Instructions for the task: Please repeat the lines below, exactly and only, from the one that holds "wire [3:0] Gi, Pi;" through the one that holds "X212398Y159777D01*".

Task inputs:

□ □ □ □ □ □ □

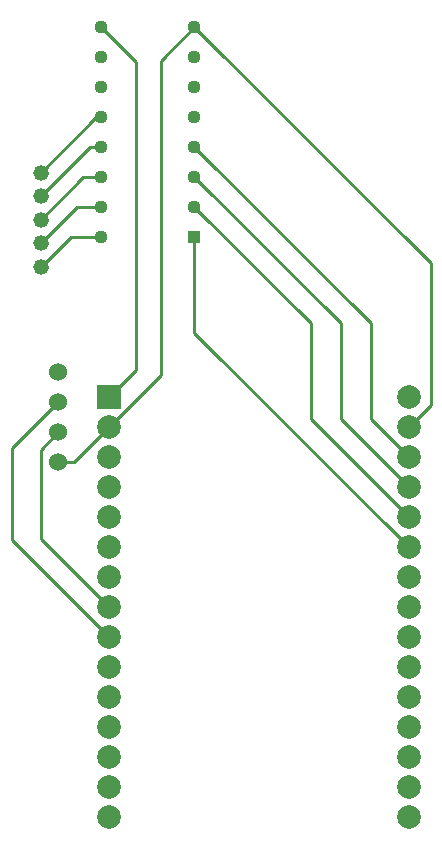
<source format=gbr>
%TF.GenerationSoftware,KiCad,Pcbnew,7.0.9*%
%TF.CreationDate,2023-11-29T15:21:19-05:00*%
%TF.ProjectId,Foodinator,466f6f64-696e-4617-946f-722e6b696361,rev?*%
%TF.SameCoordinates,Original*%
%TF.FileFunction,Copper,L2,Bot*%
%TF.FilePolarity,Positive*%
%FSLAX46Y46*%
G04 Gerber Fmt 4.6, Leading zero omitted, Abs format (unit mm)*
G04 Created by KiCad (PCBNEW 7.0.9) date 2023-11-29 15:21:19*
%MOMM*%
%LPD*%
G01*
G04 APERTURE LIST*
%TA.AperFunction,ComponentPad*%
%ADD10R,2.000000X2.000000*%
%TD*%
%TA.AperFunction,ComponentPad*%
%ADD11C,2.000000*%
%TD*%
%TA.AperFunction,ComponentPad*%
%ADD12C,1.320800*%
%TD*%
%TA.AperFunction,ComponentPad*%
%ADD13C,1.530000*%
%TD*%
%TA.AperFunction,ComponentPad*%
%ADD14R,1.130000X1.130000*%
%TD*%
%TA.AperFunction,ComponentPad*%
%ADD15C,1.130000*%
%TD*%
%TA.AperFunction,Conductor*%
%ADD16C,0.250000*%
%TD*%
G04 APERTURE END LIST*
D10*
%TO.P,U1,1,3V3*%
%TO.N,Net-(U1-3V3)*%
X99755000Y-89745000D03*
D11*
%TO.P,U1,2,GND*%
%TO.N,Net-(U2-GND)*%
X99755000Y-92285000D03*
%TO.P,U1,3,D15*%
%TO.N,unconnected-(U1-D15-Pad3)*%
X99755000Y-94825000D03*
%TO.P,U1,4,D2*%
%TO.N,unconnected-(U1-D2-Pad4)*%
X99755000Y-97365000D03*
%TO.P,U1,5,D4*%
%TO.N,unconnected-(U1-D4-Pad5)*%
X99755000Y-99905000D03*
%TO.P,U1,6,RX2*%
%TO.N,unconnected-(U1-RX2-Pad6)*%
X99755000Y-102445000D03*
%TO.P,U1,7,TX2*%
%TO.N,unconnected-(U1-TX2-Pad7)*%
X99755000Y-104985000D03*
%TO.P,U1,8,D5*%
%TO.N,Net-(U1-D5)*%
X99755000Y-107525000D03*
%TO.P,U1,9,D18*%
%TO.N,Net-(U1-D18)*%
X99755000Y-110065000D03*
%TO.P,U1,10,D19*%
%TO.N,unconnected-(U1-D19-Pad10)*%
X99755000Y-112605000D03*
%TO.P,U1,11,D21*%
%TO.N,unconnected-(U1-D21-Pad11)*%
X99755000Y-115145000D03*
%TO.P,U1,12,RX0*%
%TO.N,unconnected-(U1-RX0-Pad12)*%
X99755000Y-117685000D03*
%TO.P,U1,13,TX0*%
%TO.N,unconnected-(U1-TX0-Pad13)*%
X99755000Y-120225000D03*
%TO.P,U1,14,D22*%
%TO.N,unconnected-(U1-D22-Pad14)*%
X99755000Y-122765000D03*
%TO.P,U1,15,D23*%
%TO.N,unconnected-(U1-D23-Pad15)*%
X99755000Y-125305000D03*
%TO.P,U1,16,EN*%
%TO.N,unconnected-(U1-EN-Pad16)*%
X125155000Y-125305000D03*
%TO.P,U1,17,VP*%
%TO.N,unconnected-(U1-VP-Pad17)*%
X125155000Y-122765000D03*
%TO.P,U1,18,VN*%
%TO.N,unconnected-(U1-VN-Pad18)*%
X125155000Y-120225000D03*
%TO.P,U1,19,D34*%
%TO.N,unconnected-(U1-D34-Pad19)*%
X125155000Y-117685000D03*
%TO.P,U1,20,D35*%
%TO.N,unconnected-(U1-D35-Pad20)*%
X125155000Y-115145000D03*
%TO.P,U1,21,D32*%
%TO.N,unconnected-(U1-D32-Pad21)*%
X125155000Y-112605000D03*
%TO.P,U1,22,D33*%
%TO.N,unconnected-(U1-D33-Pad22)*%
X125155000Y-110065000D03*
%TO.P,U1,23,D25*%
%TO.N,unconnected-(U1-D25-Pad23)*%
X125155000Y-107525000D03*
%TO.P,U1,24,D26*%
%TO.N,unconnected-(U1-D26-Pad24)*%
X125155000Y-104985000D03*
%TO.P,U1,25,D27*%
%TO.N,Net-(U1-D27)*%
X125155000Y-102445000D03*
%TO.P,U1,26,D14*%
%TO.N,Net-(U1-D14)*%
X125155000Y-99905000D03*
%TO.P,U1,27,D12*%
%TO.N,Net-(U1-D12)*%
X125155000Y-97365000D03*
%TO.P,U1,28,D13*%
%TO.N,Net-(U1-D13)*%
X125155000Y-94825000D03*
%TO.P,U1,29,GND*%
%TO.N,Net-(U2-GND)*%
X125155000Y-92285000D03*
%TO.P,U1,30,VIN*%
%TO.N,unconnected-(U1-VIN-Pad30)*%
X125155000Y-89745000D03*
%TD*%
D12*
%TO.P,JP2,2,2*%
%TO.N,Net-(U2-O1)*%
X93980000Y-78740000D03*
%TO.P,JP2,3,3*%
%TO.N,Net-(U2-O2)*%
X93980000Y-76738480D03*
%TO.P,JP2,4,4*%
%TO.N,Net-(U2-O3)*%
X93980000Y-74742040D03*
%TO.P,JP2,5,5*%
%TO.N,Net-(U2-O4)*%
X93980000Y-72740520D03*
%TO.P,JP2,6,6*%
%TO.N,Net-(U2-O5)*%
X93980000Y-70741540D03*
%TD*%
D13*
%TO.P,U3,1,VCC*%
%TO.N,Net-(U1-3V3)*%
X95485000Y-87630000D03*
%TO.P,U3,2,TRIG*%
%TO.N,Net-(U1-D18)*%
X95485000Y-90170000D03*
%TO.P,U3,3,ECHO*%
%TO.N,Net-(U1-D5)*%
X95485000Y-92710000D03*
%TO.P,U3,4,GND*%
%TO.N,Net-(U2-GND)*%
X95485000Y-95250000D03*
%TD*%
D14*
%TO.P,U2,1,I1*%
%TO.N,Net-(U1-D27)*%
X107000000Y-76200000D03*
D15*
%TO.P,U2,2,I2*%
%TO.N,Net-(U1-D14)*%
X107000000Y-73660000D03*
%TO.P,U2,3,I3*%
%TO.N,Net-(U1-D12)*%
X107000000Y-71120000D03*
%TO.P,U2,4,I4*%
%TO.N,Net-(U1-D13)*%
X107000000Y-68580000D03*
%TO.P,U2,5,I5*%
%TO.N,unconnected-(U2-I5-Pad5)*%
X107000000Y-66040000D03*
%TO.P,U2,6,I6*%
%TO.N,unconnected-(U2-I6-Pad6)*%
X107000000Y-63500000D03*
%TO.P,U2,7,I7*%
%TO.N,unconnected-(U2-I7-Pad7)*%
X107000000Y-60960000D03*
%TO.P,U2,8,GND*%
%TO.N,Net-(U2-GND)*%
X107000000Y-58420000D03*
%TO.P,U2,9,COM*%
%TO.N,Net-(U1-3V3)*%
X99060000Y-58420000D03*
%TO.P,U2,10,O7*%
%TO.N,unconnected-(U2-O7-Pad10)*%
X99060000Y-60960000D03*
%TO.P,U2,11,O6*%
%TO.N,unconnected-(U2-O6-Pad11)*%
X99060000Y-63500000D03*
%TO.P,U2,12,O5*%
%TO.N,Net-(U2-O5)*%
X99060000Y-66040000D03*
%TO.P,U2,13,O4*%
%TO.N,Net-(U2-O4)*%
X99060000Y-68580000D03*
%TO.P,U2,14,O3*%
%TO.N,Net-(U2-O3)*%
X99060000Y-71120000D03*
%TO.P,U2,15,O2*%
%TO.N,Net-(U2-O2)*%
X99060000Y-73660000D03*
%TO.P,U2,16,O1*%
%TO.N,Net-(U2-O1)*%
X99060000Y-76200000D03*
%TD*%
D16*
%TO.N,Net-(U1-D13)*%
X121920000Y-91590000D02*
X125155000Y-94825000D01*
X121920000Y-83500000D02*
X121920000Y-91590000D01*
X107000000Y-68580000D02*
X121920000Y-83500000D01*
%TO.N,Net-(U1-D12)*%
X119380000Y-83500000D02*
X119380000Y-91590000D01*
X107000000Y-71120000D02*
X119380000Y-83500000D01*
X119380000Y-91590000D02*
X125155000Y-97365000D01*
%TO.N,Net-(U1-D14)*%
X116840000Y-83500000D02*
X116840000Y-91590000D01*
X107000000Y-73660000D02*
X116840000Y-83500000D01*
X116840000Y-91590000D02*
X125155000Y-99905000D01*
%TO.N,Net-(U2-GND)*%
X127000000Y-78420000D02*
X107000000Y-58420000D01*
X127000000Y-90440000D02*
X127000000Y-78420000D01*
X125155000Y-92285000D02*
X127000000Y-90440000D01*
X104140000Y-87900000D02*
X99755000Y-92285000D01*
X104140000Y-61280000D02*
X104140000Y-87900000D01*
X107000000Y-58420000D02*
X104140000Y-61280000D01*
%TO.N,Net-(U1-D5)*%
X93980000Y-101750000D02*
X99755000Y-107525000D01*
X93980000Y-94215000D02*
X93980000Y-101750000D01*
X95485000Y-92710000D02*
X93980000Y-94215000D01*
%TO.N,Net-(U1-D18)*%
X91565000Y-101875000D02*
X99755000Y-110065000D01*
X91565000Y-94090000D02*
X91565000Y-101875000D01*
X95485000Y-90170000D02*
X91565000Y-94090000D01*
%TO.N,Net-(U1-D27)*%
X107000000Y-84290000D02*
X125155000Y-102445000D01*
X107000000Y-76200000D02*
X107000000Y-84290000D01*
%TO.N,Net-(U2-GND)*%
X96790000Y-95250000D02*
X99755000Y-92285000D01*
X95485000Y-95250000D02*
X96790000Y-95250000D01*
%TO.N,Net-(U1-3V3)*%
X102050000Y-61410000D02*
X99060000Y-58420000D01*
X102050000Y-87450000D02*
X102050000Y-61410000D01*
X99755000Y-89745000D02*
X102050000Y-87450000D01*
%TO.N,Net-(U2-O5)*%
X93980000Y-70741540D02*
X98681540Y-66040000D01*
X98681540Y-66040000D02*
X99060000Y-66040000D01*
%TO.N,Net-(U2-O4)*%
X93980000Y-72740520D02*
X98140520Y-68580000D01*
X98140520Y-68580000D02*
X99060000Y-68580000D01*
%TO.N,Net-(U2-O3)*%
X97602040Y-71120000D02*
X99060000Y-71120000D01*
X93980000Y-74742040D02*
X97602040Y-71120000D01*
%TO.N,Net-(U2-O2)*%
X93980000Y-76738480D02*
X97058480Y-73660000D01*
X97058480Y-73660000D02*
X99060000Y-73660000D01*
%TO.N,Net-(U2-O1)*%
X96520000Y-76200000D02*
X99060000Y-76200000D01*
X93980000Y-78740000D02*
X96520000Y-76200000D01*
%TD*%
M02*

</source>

□ □ □ □ □ □ □

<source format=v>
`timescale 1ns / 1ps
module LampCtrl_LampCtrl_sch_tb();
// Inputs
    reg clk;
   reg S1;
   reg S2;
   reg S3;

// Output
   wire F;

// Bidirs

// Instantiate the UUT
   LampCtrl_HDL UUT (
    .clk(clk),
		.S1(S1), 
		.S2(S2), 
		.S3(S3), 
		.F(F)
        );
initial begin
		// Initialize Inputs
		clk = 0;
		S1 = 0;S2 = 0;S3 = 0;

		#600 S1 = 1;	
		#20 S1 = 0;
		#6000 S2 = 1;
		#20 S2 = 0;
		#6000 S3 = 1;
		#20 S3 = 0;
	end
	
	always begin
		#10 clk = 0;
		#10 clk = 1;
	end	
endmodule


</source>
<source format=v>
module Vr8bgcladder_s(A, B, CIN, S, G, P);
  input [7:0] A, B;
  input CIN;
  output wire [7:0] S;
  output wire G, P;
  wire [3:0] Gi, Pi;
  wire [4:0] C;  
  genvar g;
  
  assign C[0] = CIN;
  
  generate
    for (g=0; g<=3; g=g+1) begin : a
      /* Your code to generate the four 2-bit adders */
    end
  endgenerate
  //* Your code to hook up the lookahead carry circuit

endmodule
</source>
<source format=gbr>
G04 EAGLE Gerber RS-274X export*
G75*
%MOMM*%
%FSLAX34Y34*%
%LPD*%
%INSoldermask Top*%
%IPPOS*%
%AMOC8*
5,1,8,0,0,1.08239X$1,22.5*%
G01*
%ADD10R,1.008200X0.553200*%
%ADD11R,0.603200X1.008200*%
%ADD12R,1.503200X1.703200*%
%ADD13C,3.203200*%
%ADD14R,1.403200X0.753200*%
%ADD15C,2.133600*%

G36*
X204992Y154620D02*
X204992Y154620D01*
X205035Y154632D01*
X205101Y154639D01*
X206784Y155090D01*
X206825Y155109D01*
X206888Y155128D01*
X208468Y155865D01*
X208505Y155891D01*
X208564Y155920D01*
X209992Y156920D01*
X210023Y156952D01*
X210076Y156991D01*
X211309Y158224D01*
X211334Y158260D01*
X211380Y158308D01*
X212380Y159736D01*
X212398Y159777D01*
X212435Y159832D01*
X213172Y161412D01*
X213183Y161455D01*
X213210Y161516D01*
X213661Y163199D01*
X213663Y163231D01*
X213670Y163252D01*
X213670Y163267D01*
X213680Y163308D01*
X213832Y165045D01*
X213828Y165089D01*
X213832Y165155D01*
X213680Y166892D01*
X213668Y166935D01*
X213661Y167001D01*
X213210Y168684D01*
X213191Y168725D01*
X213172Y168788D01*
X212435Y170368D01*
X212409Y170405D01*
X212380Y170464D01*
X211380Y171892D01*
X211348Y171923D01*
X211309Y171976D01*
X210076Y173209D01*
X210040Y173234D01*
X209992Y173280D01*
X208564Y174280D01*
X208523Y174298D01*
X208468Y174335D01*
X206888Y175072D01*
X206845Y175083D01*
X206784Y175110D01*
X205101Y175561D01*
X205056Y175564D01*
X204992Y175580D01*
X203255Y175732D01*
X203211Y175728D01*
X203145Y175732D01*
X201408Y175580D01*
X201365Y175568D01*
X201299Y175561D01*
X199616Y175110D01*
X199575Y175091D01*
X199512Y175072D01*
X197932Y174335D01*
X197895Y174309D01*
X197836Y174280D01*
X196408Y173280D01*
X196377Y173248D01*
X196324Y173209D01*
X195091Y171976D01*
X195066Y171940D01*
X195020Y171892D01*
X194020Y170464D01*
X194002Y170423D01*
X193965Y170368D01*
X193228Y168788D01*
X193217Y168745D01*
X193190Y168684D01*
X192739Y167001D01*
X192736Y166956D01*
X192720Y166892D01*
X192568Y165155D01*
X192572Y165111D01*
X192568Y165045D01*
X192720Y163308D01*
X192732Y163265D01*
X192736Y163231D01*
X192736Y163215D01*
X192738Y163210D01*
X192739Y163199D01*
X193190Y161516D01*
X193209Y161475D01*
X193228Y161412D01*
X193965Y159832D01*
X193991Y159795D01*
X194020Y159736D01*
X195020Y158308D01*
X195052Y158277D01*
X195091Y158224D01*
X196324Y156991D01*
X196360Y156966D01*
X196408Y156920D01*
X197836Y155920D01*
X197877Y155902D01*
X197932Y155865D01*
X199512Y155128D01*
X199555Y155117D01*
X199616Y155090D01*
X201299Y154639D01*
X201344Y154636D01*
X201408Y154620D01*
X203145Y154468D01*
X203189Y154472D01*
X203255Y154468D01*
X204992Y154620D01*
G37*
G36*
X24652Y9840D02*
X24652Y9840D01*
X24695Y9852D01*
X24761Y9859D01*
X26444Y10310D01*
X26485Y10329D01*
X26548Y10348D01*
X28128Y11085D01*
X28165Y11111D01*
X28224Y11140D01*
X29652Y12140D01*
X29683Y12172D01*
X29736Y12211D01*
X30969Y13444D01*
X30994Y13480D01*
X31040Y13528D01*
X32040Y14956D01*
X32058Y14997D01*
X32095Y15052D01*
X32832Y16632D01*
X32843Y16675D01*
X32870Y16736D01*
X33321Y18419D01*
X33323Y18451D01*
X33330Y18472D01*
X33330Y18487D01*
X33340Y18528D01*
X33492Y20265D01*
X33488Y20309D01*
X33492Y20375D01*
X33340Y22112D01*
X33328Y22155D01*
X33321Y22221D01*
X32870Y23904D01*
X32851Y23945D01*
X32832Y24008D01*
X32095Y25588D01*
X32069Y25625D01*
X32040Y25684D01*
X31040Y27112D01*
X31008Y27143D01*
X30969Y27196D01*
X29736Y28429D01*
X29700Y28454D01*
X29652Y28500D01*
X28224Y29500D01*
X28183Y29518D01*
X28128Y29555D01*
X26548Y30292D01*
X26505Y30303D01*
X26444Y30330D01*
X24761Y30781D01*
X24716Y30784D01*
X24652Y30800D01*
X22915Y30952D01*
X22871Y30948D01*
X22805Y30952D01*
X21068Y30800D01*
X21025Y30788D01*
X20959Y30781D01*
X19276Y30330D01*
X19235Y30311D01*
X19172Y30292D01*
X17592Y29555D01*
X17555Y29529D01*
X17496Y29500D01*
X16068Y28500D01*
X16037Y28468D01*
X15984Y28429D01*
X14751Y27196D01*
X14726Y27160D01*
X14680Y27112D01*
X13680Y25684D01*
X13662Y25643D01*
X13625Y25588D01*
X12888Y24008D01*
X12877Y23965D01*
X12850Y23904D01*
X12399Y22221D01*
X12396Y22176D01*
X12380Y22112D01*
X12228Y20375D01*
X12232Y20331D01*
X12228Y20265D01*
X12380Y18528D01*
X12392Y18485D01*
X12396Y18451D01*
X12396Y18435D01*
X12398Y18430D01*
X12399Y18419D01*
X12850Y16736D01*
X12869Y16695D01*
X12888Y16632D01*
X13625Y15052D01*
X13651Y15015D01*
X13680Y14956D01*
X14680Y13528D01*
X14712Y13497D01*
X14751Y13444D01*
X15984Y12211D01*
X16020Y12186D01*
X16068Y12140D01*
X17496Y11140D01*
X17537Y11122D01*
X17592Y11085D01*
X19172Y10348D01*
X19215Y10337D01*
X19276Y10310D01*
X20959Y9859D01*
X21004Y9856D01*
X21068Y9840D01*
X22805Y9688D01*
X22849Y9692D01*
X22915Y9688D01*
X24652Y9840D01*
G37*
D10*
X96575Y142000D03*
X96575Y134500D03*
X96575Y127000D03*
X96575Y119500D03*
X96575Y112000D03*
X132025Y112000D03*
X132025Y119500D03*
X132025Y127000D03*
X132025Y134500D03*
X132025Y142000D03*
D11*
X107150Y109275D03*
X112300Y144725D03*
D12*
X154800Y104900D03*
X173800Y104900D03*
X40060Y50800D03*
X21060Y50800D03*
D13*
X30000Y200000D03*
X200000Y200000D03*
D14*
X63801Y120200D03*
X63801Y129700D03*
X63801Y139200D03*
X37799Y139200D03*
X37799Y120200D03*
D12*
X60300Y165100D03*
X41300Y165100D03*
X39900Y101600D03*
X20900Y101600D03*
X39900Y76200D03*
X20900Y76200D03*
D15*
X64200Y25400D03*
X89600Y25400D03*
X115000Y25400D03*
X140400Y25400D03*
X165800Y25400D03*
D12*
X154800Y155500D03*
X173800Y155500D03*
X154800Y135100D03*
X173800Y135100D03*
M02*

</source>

□ □ □ □ □ □ □

Written reply:
  wire [3:0] Gi, Pi;
  wire [4:0] C;  
  genvar g;
  
  assign C[0] = CIN;
  
  generate
    for (g=0; g<=3; g=g+1) begin : a
      /* Your code to generate the four 2-bit adders */
    end
  endgenerate
  //* Your code to hook up the lookahead carry circuit

endmodule
</source>
<source format=gbr>
G04 EAGLE Gerber RS-274X export*
G75*
%MOMM*%
%FSLAX34Y34*%
%LPD*%
%INSoldermask Top*%
%IPPOS*%
%AMOC8*
5,1,8,0,0,1.08239X$1,22.5*%
G01*
%ADD10R,1.008200X0.553200*%
%ADD11R,0.603200X1.008200*%
%ADD12R,1.503200X1.703200*%
%ADD13C,3.203200*%
%ADD14R,1.403200X0.753200*%
%ADD15C,2.133600*%

G36*
X204992Y154620D02*
X204992Y154620D01*
X205035Y154632D01*
X205101Y154639D01*
X206784Y155090D01*
X206825Y155109D01*
X206888Y155128D01*
X208468Y155865D01*
X208505Y155891D01*
X208564Y155920D01*
X209992Y156920D01*
X210023Y156952D01*
X210076Y156991D01*
X211309Y158224D01*
X211334Y158260D01*
X211380Y158308D01*
X212380Y159736D01*
X212398Y159777D01*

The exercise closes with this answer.